Bond aguardó, con todos los sentidos alerta, pensando en cuál sería la escena que había al otro lado de la línea. ¿Se encontraba sola? ¿Estaba hablando como una necia a través de uno de los teléfonos de la casa, que tenían extensiones que quizá otros se dedicaban a escuchar en ese preciso momento con frialdad y atención? ¿O se hallaba en una habitación, con la mirada de Big clavada en ella, con un lápiz y una libreta junto a él para así escribir con más rapidez la pregunta siguiente?
—Escuche —dijo la voz—. No puedo entretenerme. Debe confiar en mí. Estoy en un drugstore, pero tengo que regresar de inmediato a mi habitación. Por favor, créame.
Bond había sacado el pañuelo. Lo colocó sobre el micrófono del teléfono y habló a través de él.
—Si puedo ponerme en contacto con el señor Bond, ¿qué debo decirle?
—¡Oh, maldito sea! —exclamó la muchacha con lo que parecía un toque de histeria auténtica—. Se lo juro por mi madre, por el hijo que no he tenido. Necesito marcharme de aquí. Y usted también. Tiene que llevarme consigo. Yo lo ayudaré. Conozco muchísimos de los secretos de él. Pero dese prisa. En este momento estoy jugándome la vida por hablar con usted. —Profirió un sollozo de exasperación y pánico—. ¡Por el amor de Dios, confíe en mí! Tiene que hacerlo. ¡Tiene que hacerlo!
Bond continuó callado, mientras su mente trabajaba a un ritmo frenético.
—Escuche —volvió a decir ella, pero esa vez su tono fue inexpresivo, casi desesperanzado—. Si no me lleva con usted, me suicidaré. ¿Lo hará ahora? ¿Quiere cargar con la responsabilidad de mi muerte?
Si era una actuación, era una actriz demasiado buena. Continuaba siendo un riesgo imperdonable, pero Bond tomó una decisión. Habló directamente por el micrófono, sin el pañuelo, y en voz baja.
—Si esto es una mala faena, Solitaire, le aseguro que lo descubriré y la mataré aunque sea lo último que haga. ¿Tiene lápiz y papel?
—Espere —pidió la muchacha, emocionada—. En seguida.
Si hubiese sido una estratagema, reflexionó Bond, habría tenido todo eso preparado.
—Quiero que esté en la estación de Pennsylvania a las diez y veinte en punto. En The Silver Phantom a… —titubeó—, a Washington. Coche 245, compartimiento H. Diga que es la señora Bryce. Por si yo no he llegado aún, el revisor tiene el billete. Vaya directamente al compartimiento y espéreme. ¿Lo tiene todo?
—Sí —respondió ella—, y gracias, gracias.
—No deje que le vean el rostro —le aconsejó Bond—, póngase un velo o algo por el estilo.
—Por supuesto —respondió ella—. Se lo prometo. Se lo prometo de verdad. Tengo que marcharme. —Cortó la comunicación.
Bond contempló el silencioso receptor y luego lo dejó en su sitio.
—Bueno —comentó en voz alta—. Ya la hemos liado.
Se levantó y se desperezó. Fue hasta la ventana y miró al exterior, sin ver nada. Sus pensamientos corrían a toda velocidad. A continuación se encogió de hombros y regresó junto al teléfono. Miró su reloj. Las siete y media.
—Servicio de habitaciones, buenos días —lo saludó la enérgica voz.
—Envíenme el desayuno, por favor —dijo Bond—. Un zumo de piña doble, Cornflakes con nata líquida, huevos escalfados en crema de leche y tocino, dos cafés, y tostadas con mermelada.

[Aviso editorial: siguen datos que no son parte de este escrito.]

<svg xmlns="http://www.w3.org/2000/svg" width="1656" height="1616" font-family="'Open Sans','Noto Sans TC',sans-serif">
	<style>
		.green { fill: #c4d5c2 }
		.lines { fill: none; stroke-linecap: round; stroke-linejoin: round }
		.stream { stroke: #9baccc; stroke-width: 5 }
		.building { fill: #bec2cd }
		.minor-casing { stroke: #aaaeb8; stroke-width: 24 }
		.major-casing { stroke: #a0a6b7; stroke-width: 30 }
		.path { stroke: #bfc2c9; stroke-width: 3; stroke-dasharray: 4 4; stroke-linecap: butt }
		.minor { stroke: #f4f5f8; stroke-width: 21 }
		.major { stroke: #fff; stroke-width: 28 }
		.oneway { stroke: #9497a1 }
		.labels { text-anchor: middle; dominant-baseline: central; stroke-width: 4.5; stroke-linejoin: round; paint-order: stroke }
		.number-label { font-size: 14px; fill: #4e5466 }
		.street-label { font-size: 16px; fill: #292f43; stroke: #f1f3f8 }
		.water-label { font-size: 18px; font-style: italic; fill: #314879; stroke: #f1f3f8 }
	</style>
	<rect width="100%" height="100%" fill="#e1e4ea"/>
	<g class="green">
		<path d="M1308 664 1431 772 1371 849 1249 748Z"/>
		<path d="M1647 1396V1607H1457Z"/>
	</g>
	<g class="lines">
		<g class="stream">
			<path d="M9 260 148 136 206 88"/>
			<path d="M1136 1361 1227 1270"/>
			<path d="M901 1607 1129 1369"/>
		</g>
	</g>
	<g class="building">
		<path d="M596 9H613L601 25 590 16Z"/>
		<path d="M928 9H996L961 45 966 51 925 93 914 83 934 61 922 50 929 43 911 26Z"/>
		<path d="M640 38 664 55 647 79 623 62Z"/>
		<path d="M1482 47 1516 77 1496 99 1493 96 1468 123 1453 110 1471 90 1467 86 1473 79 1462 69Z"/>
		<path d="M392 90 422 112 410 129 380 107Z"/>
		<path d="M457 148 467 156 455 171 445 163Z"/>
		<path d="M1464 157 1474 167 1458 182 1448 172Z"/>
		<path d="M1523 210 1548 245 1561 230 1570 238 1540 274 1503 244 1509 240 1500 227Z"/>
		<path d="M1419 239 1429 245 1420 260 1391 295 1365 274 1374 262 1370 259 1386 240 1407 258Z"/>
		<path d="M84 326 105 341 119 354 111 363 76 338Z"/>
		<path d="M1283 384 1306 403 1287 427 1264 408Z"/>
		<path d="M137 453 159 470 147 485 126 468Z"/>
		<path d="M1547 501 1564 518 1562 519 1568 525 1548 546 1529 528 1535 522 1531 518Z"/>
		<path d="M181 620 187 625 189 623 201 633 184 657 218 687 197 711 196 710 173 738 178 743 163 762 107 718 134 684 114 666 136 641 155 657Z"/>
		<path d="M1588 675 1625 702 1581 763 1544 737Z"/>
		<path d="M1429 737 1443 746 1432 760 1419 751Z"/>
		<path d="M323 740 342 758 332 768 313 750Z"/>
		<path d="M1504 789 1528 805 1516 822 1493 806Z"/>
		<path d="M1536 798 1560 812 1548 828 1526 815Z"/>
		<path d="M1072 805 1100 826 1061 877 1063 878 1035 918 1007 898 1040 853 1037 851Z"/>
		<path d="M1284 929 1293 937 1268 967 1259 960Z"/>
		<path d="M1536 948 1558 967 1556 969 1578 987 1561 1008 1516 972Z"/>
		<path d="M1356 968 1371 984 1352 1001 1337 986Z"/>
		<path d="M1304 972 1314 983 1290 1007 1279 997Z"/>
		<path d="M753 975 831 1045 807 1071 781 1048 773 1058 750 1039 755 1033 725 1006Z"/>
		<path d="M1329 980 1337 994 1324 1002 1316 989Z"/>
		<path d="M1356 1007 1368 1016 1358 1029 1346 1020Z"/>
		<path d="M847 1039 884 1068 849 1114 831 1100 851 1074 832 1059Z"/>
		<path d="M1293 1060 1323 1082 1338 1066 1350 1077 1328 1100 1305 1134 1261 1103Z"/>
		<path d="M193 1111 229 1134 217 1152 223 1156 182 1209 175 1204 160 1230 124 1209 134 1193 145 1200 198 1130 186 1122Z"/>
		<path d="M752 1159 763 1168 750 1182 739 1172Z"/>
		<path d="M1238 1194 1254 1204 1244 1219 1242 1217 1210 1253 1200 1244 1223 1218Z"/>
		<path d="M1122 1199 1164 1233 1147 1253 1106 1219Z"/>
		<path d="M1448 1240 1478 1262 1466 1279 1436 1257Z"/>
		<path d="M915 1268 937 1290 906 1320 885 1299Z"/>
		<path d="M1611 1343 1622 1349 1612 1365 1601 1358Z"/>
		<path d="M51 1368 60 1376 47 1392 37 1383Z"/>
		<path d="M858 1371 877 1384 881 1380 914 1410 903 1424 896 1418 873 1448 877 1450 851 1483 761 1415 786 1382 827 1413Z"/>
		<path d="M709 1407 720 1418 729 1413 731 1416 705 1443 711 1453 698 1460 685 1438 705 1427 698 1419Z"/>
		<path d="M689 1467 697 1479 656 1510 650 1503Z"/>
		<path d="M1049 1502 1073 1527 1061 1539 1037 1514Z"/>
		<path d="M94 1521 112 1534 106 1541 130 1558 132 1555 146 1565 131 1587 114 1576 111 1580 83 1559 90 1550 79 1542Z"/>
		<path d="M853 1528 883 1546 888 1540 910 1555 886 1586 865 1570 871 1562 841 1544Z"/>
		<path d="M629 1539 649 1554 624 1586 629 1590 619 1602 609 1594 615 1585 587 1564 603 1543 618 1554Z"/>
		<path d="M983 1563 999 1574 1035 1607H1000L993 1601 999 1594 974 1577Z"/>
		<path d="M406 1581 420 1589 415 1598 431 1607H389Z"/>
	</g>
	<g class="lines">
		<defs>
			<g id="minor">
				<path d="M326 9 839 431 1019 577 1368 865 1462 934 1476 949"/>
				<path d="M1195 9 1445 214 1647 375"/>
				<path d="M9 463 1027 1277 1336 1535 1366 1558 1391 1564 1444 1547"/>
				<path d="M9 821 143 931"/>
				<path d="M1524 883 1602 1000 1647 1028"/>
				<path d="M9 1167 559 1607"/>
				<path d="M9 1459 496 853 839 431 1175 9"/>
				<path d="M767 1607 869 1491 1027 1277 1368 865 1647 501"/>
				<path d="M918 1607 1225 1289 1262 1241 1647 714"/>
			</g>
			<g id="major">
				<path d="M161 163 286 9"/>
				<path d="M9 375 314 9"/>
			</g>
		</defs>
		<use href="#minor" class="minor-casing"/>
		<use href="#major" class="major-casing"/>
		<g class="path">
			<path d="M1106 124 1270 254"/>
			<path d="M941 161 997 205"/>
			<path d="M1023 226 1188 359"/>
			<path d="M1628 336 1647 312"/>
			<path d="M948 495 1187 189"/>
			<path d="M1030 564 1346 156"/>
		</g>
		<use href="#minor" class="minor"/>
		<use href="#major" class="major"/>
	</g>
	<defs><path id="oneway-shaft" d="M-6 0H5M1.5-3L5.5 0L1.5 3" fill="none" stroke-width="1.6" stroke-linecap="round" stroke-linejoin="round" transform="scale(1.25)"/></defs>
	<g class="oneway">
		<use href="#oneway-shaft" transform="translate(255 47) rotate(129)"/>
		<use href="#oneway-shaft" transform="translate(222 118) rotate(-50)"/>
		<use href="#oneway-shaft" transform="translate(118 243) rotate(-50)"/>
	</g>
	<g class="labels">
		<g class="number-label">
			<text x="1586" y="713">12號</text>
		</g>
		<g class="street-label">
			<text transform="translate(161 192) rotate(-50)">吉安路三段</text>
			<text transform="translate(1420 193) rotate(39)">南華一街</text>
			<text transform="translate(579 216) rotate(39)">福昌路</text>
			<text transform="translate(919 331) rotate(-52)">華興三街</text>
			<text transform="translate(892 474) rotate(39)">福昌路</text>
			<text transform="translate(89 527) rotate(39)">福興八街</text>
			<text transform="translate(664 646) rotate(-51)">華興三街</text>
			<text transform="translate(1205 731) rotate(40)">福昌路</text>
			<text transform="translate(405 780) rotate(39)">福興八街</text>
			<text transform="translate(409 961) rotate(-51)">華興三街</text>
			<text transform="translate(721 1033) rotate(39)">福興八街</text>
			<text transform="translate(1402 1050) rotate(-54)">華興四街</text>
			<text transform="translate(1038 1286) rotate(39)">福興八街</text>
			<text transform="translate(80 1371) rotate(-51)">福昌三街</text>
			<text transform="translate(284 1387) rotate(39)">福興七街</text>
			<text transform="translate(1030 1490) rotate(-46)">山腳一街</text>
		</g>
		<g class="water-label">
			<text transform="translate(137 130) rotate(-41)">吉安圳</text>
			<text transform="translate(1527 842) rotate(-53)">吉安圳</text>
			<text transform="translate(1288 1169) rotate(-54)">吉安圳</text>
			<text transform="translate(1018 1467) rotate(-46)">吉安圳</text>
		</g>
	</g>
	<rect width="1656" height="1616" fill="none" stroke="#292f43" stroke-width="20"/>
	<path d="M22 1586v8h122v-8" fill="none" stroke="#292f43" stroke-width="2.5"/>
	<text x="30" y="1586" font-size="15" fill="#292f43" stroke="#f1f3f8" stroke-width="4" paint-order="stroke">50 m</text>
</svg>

—Sí, señor —respondió la muchacha, y luego repitió la lista—. En seguida se lo suben.
—Gracias.
—A su servicio.
Bond sonrió para sí.
«El condenado a muerte tomó un abundante desayuno», pensó. Se sentó junto a la ventana y alzó la mirada al cielo, hacia su futuro.
En Harlem, ante la voluminosa centralita, Susurro volvía a hablar con la ciudad para transmitir nuevamente la descripción de Bond a todos los Ojos. «Todas las estaciones de ferrocarril, todos los aeropuertos. Las puertas del St. Regis que dan a la esquina de la Quinta Avenida con la calle Cincuenta y cinco. El señor Big dice que tendremos que correr el riesgo de que escape por una autopista. Pasa el mensaje. Todas las estaciones de ferrocarril, todos los aeropuertos…».